- Requirement
Answer with the number of lines in the records that contain "black" and with nothing else.

- Excerpted records
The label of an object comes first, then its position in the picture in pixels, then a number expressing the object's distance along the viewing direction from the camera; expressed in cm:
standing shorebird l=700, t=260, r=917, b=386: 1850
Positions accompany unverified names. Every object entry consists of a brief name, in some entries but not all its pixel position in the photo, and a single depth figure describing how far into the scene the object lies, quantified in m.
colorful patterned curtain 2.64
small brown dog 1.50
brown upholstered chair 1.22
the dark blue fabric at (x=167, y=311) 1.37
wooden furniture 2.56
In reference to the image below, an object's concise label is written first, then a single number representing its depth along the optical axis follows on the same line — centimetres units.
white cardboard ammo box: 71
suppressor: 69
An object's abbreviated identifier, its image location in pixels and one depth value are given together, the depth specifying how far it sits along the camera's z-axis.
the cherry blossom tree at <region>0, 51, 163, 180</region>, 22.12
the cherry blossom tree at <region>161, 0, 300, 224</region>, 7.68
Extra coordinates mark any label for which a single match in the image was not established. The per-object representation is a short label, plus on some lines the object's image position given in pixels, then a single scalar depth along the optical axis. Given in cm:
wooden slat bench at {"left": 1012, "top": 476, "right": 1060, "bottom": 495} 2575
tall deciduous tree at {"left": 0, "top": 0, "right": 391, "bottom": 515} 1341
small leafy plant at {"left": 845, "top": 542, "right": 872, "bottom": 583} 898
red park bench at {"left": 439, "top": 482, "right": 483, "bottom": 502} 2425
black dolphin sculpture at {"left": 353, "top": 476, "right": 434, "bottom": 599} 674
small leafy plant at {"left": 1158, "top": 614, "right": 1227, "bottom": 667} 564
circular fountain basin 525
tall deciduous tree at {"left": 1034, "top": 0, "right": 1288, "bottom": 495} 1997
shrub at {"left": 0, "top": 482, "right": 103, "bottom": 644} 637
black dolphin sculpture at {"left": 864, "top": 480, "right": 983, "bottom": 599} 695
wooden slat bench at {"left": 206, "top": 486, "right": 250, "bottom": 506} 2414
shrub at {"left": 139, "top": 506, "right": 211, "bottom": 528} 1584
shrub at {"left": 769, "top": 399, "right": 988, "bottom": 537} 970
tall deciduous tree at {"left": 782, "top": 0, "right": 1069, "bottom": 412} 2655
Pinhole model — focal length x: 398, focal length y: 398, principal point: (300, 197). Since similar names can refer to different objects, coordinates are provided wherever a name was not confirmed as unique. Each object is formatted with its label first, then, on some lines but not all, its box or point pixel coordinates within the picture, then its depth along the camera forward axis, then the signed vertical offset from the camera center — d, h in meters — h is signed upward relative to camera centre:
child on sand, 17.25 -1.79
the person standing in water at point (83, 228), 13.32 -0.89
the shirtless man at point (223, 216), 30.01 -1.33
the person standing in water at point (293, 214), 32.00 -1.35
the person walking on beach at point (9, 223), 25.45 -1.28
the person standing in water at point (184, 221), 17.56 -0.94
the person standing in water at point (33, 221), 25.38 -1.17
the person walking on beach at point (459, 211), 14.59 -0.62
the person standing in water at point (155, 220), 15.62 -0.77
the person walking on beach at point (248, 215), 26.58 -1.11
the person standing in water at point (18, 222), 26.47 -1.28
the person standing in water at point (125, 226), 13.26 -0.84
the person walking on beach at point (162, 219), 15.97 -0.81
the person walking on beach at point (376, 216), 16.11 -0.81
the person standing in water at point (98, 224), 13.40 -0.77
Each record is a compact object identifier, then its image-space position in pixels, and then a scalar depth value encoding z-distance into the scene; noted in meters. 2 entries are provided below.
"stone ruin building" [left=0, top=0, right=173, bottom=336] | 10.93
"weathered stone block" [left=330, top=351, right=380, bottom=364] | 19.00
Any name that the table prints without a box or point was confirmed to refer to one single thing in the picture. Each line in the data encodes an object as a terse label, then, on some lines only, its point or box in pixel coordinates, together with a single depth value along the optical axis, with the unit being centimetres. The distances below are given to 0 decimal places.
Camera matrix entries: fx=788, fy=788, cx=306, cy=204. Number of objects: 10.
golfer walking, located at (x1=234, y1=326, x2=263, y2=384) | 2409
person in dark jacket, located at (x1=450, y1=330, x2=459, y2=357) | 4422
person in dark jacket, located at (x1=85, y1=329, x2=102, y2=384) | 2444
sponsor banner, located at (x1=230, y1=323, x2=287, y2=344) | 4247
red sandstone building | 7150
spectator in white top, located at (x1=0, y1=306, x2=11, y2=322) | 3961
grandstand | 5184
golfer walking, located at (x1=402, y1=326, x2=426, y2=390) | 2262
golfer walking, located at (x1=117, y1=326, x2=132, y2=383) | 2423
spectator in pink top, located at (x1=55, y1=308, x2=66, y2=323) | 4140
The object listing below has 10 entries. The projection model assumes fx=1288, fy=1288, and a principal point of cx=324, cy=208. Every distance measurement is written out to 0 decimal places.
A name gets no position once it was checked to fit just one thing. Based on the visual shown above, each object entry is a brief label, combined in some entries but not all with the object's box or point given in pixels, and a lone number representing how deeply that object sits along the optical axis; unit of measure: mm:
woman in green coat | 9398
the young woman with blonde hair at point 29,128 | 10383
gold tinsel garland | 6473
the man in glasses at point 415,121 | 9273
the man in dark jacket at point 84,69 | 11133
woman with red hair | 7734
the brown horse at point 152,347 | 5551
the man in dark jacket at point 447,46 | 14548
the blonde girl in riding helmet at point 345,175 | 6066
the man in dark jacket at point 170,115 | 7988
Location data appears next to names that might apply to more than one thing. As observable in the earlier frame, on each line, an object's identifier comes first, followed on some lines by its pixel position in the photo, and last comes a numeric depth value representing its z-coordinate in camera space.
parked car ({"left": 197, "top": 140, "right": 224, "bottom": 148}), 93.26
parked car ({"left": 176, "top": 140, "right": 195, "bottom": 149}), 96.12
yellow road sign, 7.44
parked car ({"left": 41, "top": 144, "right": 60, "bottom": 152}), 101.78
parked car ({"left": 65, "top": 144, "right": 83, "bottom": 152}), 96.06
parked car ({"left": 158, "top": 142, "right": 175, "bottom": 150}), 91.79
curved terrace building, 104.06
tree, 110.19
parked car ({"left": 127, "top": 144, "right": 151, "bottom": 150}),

- Problem solution
2